Selected by Choice magazine as an Outstanding Academic Title
Digital History: A Guide to Gathering, Preserving, and Presenting the Past on the Web provides for the first time a plainspoken and thorough introduction to the web for historians--teachers and students, archivists and museum curators, professors as well as amateur enthusiasts--who wish to produce online historical work or to build upon and improve the projects they have already started in this important new medium.
The book takes the reader step by step through planning a project, understanding the technologies involved and how to choose the appropriate ones, designing a site that is both easy to use and scholarly, digitizing materials in a way that makes them web-friendly while preserving their historical integrity, and reaching and responding to an intended audience effectively. It also explores the repercussions of copyright law and fair use for scholars in a digital age and examines more cutting-edge web techniques involving interactivity, such as sites that use the medium to solicit and collect historical artifacts. Finally, the book provides basic guidance for ensuring that the digital history the reader creates will not disappear in a few years. Throughout, Digital History maintains a realistic sense of the advantages and disadvantages of putting historical documents, interpretations, and discussions online.
The authors write in a tone that makes Digital History accessible to those with little knowledge of computers, while including a host of details that more technically savvy readers will find helpful. And although the book focuses particularly on historians, those working in related fields in the humanities and social sciences will also find this to be a useful introduction. Digital History builds upon more than a decade of experience and expertise in creating pioneering and award-winning work by the Center for History and New Media at George Mason University.
Daniel J. Cohen is the founding Executive Director of the Digital Public Library of America, which is bringing together the riches of America’s libraries, archives, and museums, and making them freely available to the world.
Until 2013 he was a Professor of History in the Department of History and Art History at George Mason University and the Director of the Roy Rosenzweig Center for History and New Media. My personal research has been in digital humanities, broadly construed: the impact of new media and technology on all aspects of knowledge, from the nature of digitized resources to twenty-first century research techniques and software tools to the changing landscape of communication and publication.
Read a good chunk of this for my Digital History class (but not all of it). Some very interesting insights--some of which are outdated and some of which are still relevant!
If you want to create a website about history in any way shape or form, this book is cheap enough to be worth picking up. The concepts are specific, yet general enough to be useful for you. Some of it is out of date, but it's really just incidentals -- most of the book doesn't deal with extreme technicalities, it's more "topics to consider" and choices you'll need to make.

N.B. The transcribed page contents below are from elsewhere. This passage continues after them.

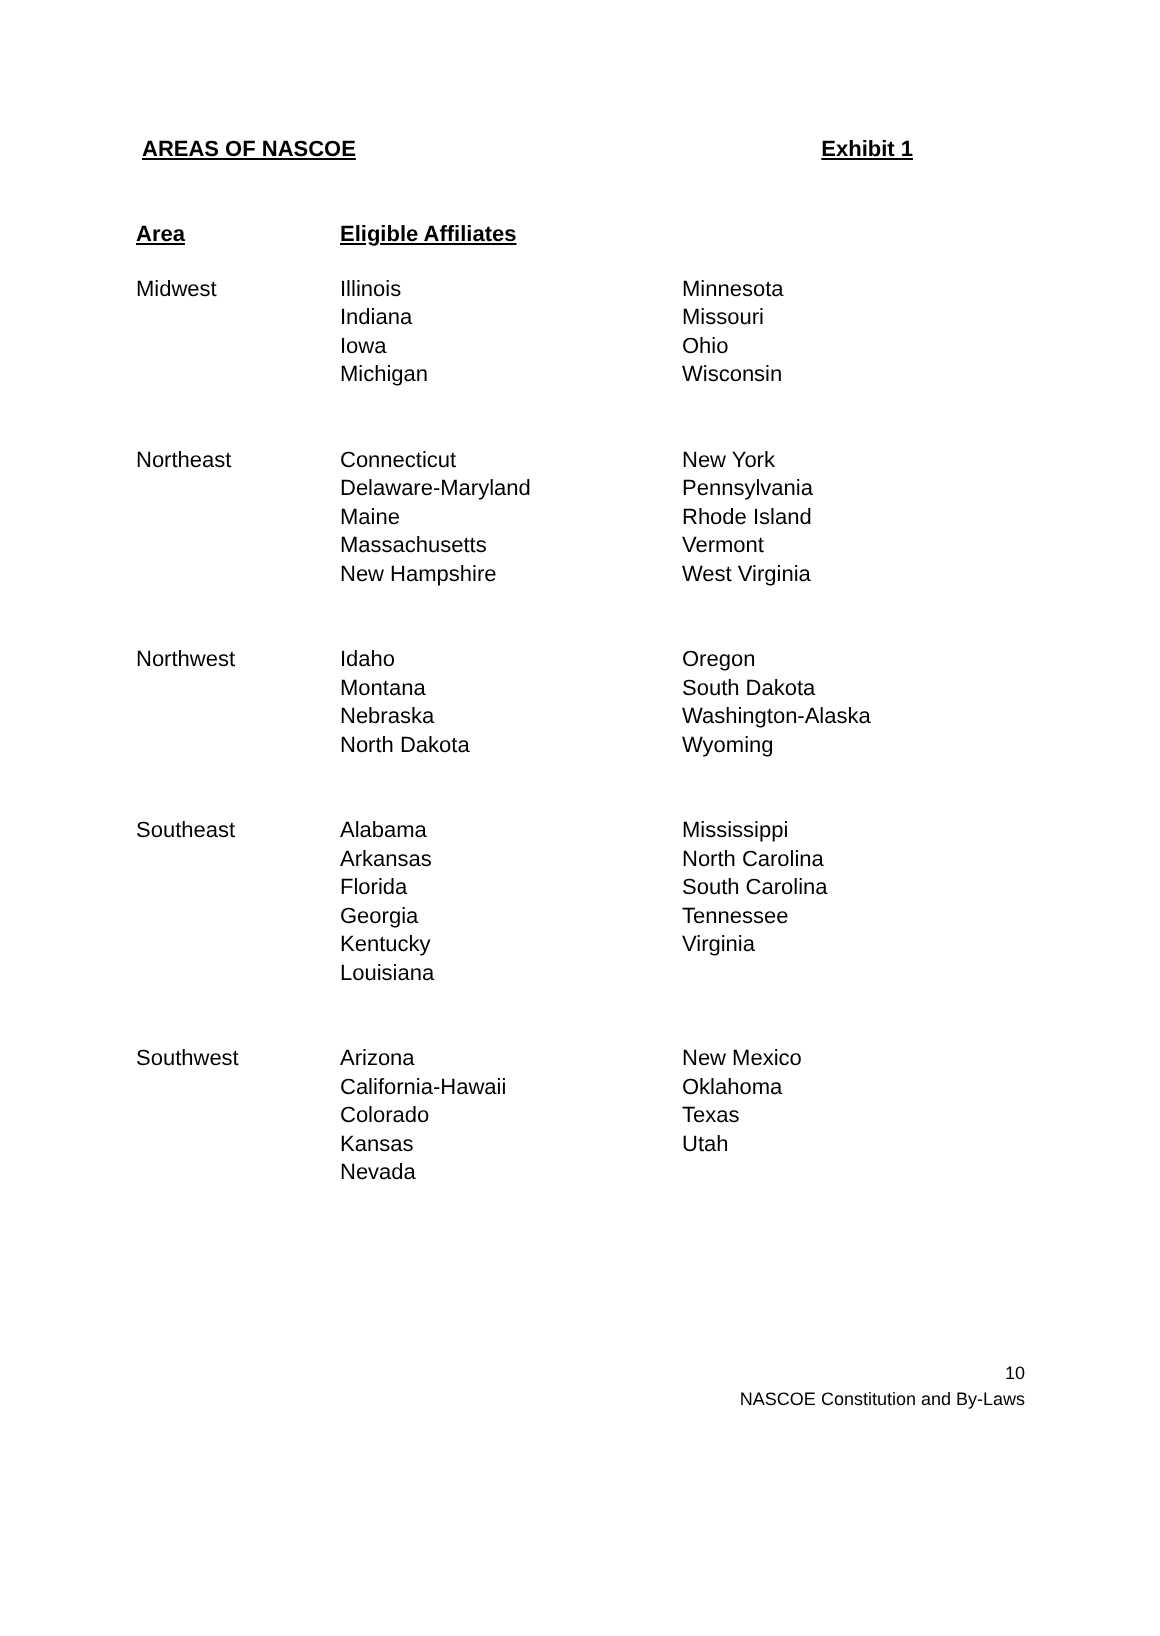AREAS OF NASCOE Exhibit 1
| Area | Eligible Affiliates | |
| --- | --- | --- |
| Midwest | Illinois Indiana Iowa Michigan | Minnesota Missouri Ohio Wisconsin |
| Northeast | Connecticut Delaware-Maryland Maine Massachusetts New Hampshire | New York Pennsylvania Rhode Island Vermont West Virginia |
| Northwest | Idaho Montana Nebraska North Dakota | Oregon South Dakota Washington-Alaska Wyoming |
| Southeast | Alabama Arkansas Florida Georgia Kentucky Louisiana | Mississippi North Carolina South Carolina Tennessee Virginia |
| Southwest | Arizona California-Hawaii Colorado Kansas Nevada | New Mexico Oklahoma Texas Utah |
10
NASCOE Constitution and By-Laws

That said, if you're already tech-savvy, you probably don't need this book. If you're already tech-savvy, you don't think the way these guys think. Things probably seem like second nature to you or obvious questions, not enormous conceptual hurdles. Plus, since the book came out, new tools have appeared that make things easier for you.
I didn't read this entire book, just the introduction, which provided a good discussion of the pros and cons of sharing historical materials and discourse on history online. The authors have been engaged with history online for over a decade, so they also provide a good historical perspective on the different reactions of scholars. Finally, they sketch out the characteristics of successful history websites. This book would probably be useful for scholars in other disciplines as well.
This was a great way to look at history websites. The history of the early webpages was interesting. I actually learned something about websites and the difficulties that comes with making one. I also recommend reading the online version (thats what I did) because you can check out some of the links to the webpages that Cohen and Rosenzweig talk about. If the links don't work, they at least have a screenshot of the home page.
Great ideas about the need and importance for digital tools in studying, archiving, and teaching history. A lot of the specific computer details are dated in 2015 – nobody uses Microsoft Dreamweaver anymore! – but the themes and optimism conjured up by authors Rosenzweig and Cohen are still compelling.